* Records for the exercise
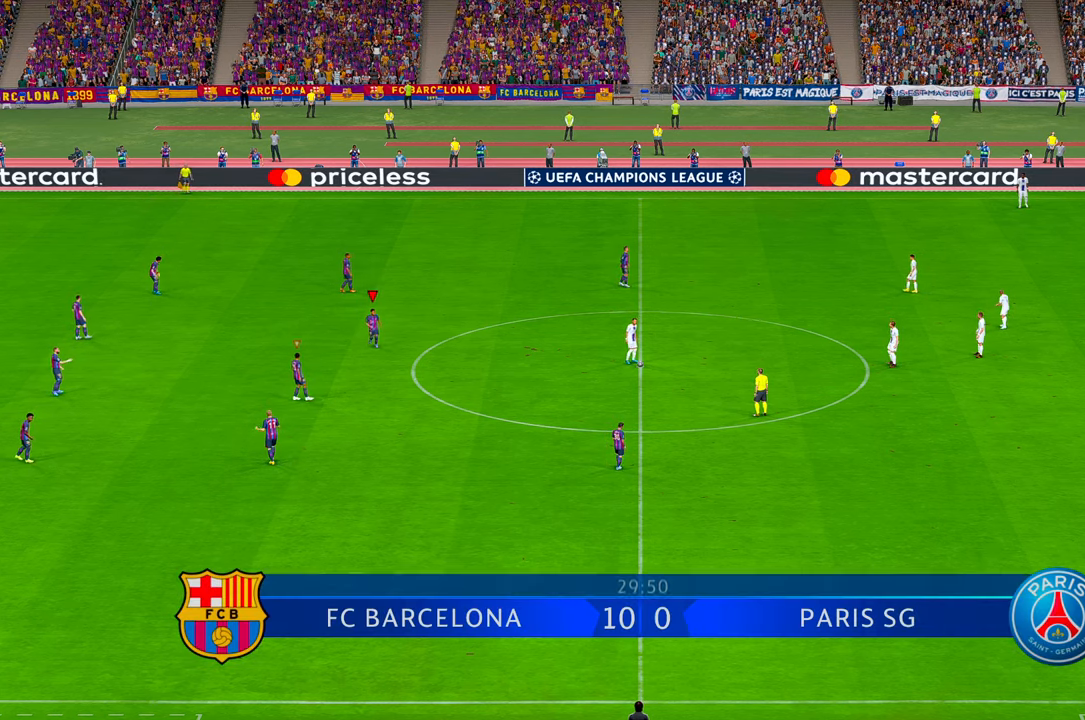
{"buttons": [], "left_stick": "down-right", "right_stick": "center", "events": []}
* * *
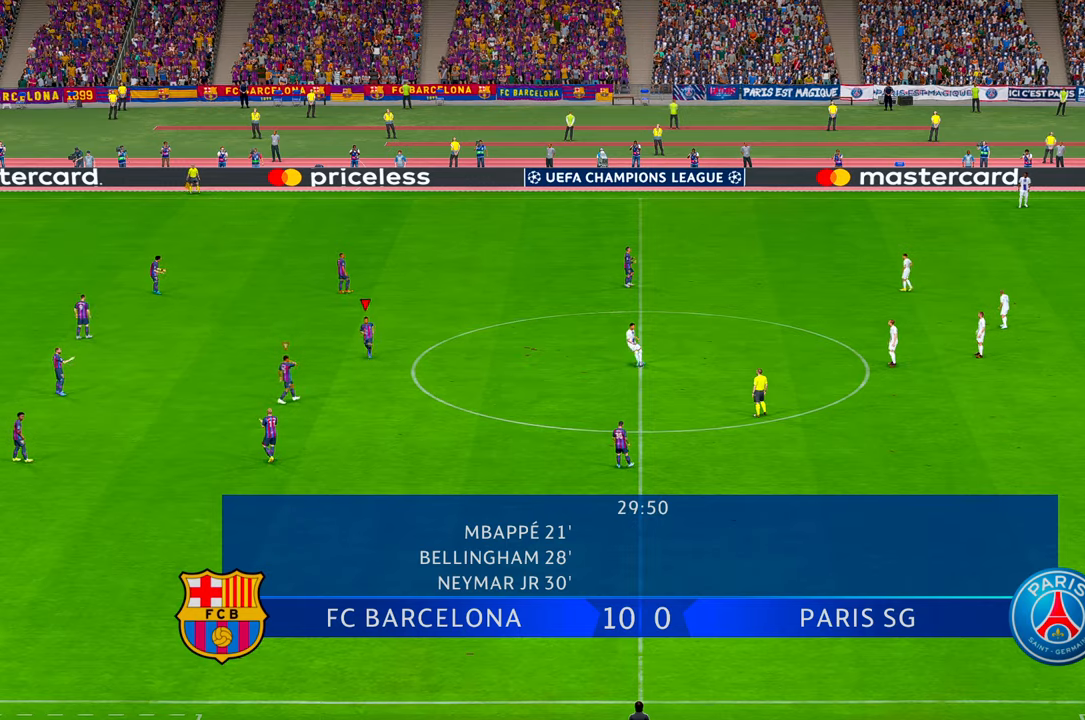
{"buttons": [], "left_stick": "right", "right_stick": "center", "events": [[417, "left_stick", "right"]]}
* * *
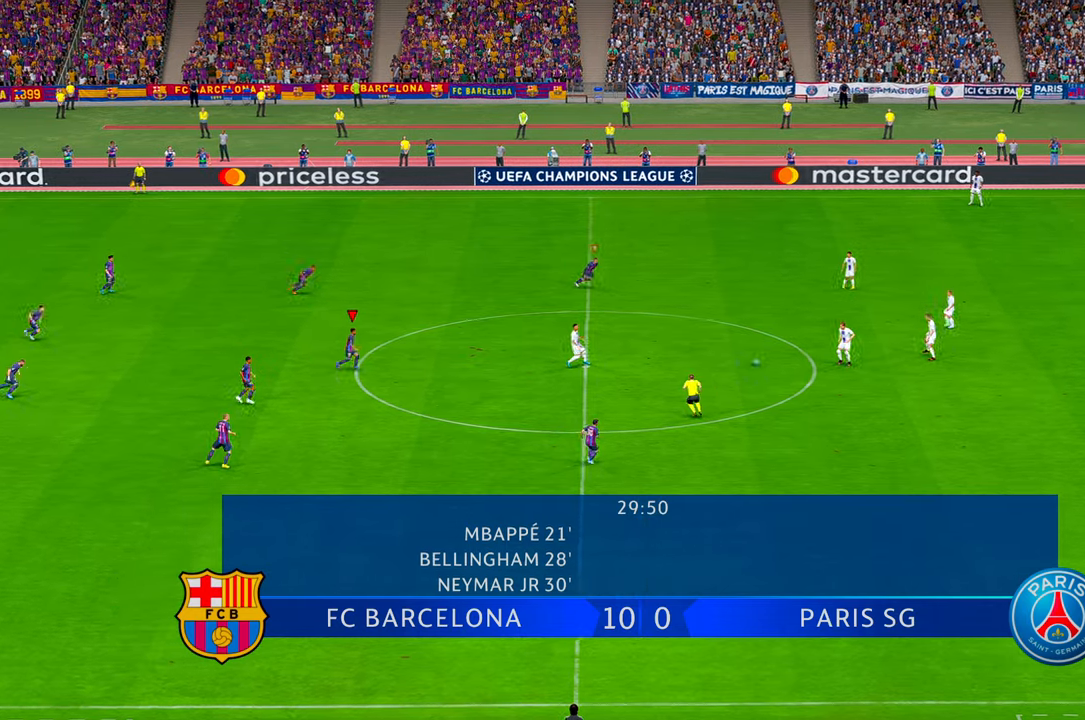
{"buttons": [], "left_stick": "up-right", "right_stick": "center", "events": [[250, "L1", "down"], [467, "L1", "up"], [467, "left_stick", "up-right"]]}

* Task item
Lines in the data that hold "down" must be located and copied.

* Task solution
{"buttons": [], "left_stick": "down-right", "right_stick": "center", "events": []}
{"buttons": [], "left_stick": "up-right", "right_stick": "center", "events": [[250, "L1", "down"], [467, "L1", "up"], [467, "left_stick", "up-right"]]}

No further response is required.